Quand le street art sauve des rues délabrées et des quartiers abandonnés

Quand le street art sauve des rues délabrées et des quartiers abandonnés

Image :

© Paloma Giustizieri/AFPTV/AFP

photo de profil

Par Konbini avec AFP

Publié le

À Johannesburg, des rues entières revivent grâce aux street artistes.

Suspendu dans une nacelle, contre un mur qui longe un terrain vague du centre délabré de Johannesburg, Dbongz dégaine une bombe de peinture : le street artiste crée l’une de ses œuvres murales géantes, devenues un marqueur fort de l’identité visuelle de la ville.

À voir aussi sur Konbini

Bongani Mahlathi de son vrai nom, 32 ans, est une figure d’un mouvement artistique qui s’est emparé depuis plusieurs années des immeubles du centre urbain. Ses portraits aux visages noirs et blancs, qui laissent la couleur à des fonds souvent inspirés des tissus traditionnels africains, ont aujourd’hui une valeur commerciale.

Sa dernière réalisation en cours est une commande, payée quelques milliers d’euros, d’une des plus grandes plateformes mondiales de musique en streaming : les portraits de quatre artistes du coin, parmi lesquels la chanteuse d’afro-soul Simphiwe Dana ou la sensation amapiano Nobuhle, apparaissent peu à peu sur ce mur de Johannesburg, mélange de bars branchés et entrepôts délabrés.

Dbongz avait déjà réalisé une série de portraits en hommage à des artistes sud-africain·e·s décédé·e·s, sur d’énormes piliers de béton soutenant l’autoroute, dans le quartier culturel de Newtown. “L’art a changé l’environnement et la façon dont les gens pensent la ville. Ils voient maintenant une ville lumineuse, alors qu’elle était avant terne, quelconque et aussi un peu craignos”, explique-t-il à l’AFP.

Originaire du township de Mohlakeng, dans l’ouest de Johannesburg, l’artiste est aussi connu pour ses immenses portraits d’enfants réalisés dans leurs quartiers déshérités de la périphérie. “Ça donne confiance aux gens, ça leur fait du bien de se voir dans une lumière différente, plus grands que dans leur quotidien pas toujours facile”, dit-il.

Faire revivre le centre

Le centre historique de l’agglomération de six millions d’âmes a sombré dans une ère de dégradations et d’incurie d’abord dans les années 1980 lors des sanctions internationales imposées contre le régime de l’apartheid.

Puis, lorsque dans la foulée de l’élection de Nelson Mandela en 1994, les Afrikaners (les colons blancs) ont fui, déplaçant leurs commerces vers les banlieues cossues protégées par de hauts murs.
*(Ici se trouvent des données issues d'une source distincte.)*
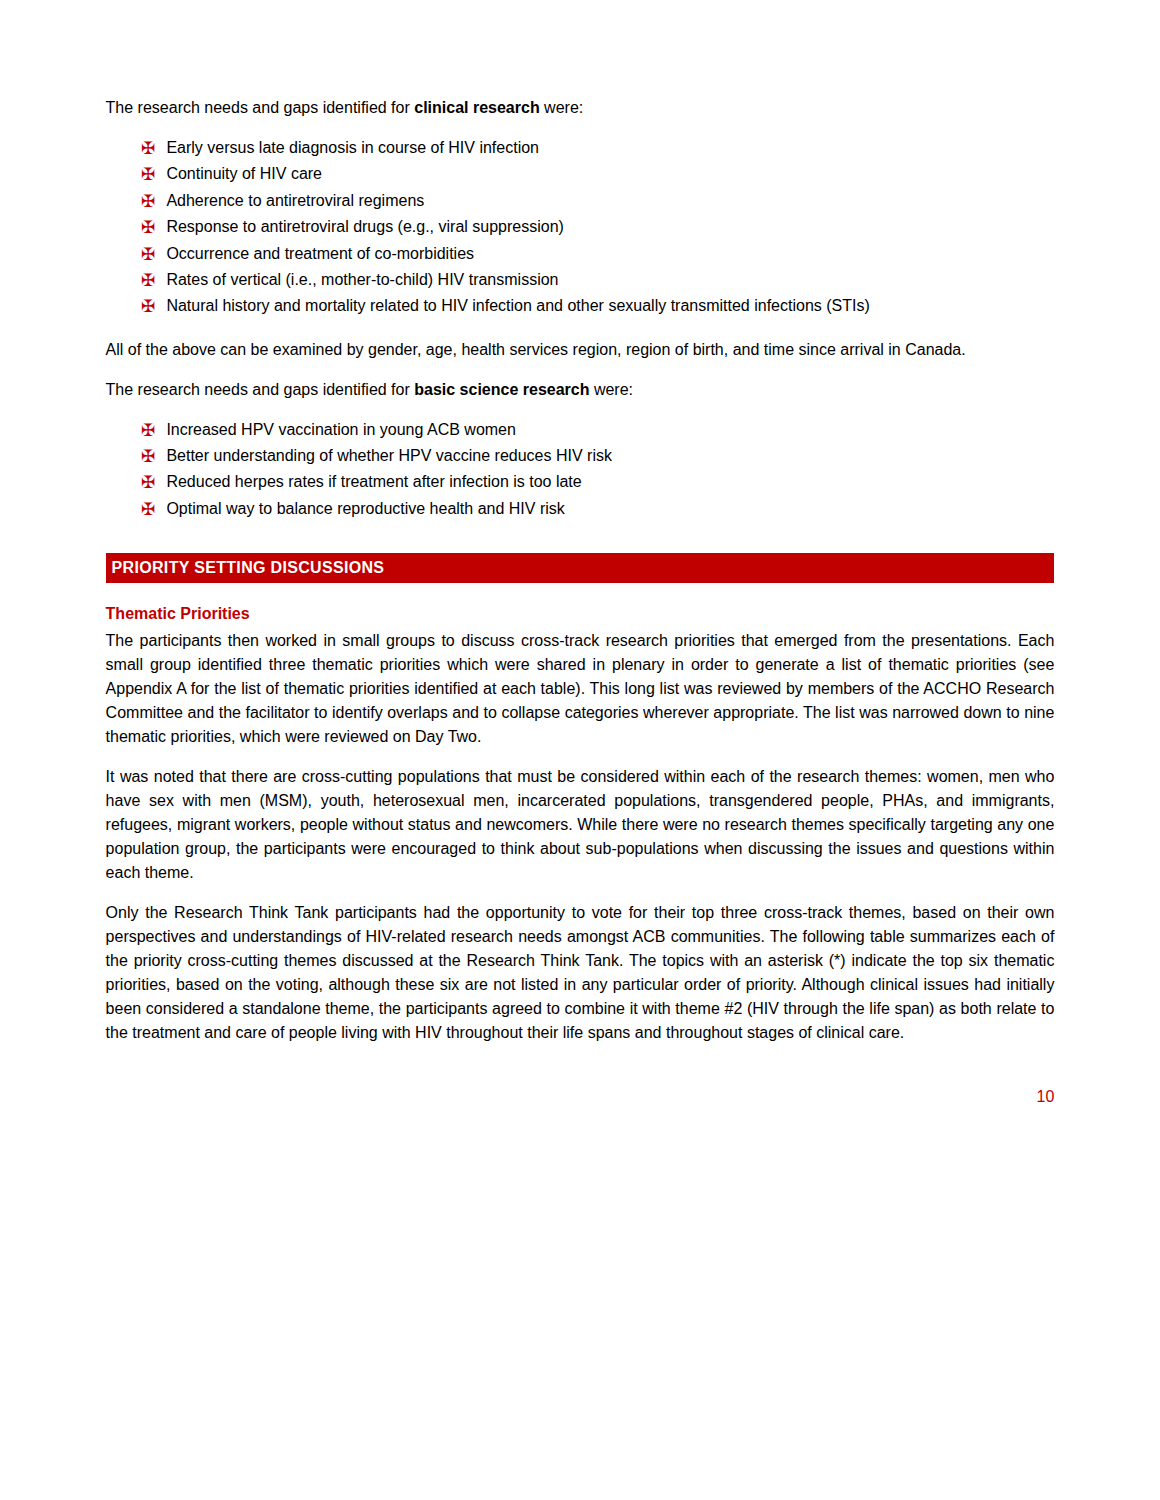The research needs and gaps identified for clinical research were:
Early versus late diagnosis in course of HIV infection
Continuity of HIV care
Adherence to antiretroviral regimens
Response to antiretroviral drugs (e.g., viral suppression)
Occurrence and treatment of co-morbidities
Rates of vertical (i.e., mother-to-child) HIV transmission
Natural history and mortality related to HIV infection and other sexually transmitted infections (STIs)
All of the above can be examined by gender, age, health services region, region of birth, and time since arrival in Canada.
The research needs and gaps identified for basic science research were:
Increased HPV vaccination in young ACB women
Better understanding of whether HPV vaccine reduces HIV risk
Reduced herpes rates if treatment after infection is too late
Optimal way to balance reproductive health and HIV risk
PRIORITY SETTING DISCUSSIONS
Thematic Priorities
The participants then worked in small groups to discuss cross-track research priorities that emerged from the presentations. Each small group identified three thematic priorities which were shared in plenary in order to generate a list of thematic priorities (see Appendix A for the list of thematic priorities identified at each table). This long list was reviewed by members of the ACCHO Research Committee and the facilitator to identify overlaps and to collapse categories wherever appropriate. The list was narrowed down to nine thematic priorities, which were reviewed on Day Two.
It was noted that there are cross-cutting populations that must be considered within each of the research themes: women, men who have sex with men (MSM), youth, heterosexual men, incarcerated populations, transgendered people, PHAs, and immigrants, refugees, migrant workers, people without status and newcomers. While there were no research themes specifically targeting any one population group, the participants were encouraged to think about sub-populations when discussing the issues and questions within each theme.
Only the Research Think Tank participants had the opportunity to vote for their top three cross-track themes, based on their own perspectives and understandings of HIV-related research needs amongst ACB communities. The following table summarizes each of the priority cross-cutting themes discussed at the Research Think Tank. The topics with an asterisk (*) indicate the top six thematic priorities, based on the voting, although these six are not listed in any particular order of priority. Although clinical issues had initially been considered a standalone theme, the participants agreed to combine it with theme #2 (HIV through the life span) as both relate to the treatment and care of people living with HIV throughout their life spans and throughout stages of clinical care.
10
Des immeubles entiers ont été abandonnés, les entrées des hôtels ont été murées, laissant souvent là tout le mobilier.

Au début des années 2000, ces propriétés vacantes sont finalement devenues le terrain de jeu de chef·fe·s d’entreprise audacieux·se·s. Des étages entiers d’anciens bureaux ont été transformés en appartements, dans un centre-ville qui cherche à se renouveler depuis des années.

Des tours laissées à l’abandon ont été transformées en logements à loyers modérés. L’une de ces façades a repris des couleurs grâce à l’artiste Hannelie Coetzee, avec le portrait d’une femme sur 166 mètres carrés, réalisé à partir de plus de 2 000 assiettes, soucoupes et bols.

“La ville est un lieu froid, bétonné, très quadrillé. L’art y apporte une douceur ou un moment de réflexion auquel on ne s’attend pas forcément”, dit-elle. La chevelure qui monte dans les étages s’inspire de la façon dont les Sud-Africaines adaptent des coiffures traditionnelles pour leur donner un côté branché.

Connu pour son portrait emblématique de Barack Obama avec le message “HOPE”, Shepard Fairey a posé aussi son empreinte sur la ville avec un portrait de Nelson Mandela sur un immeuble de dix étages qui domine la ville. Là aussi, une commande du promoteur immobilier sud-africain, Adam Levy.

Ces œuvres, de manière subliminale, donnent aux gens “la sensation qu’ils comptent, qu’on s’intéresse à eux”, elles montrent “qu’il existe une sorte de machine en coulisses qui s’intéresse” à la vie du quartier, relève l’homme d’affaires. Ce qui peut induire l’envie de rendre au collectif et de lancer ainsi un cercle vertueux. “C’est comme ça qu’on commence à bâtir une culture”, dit-il.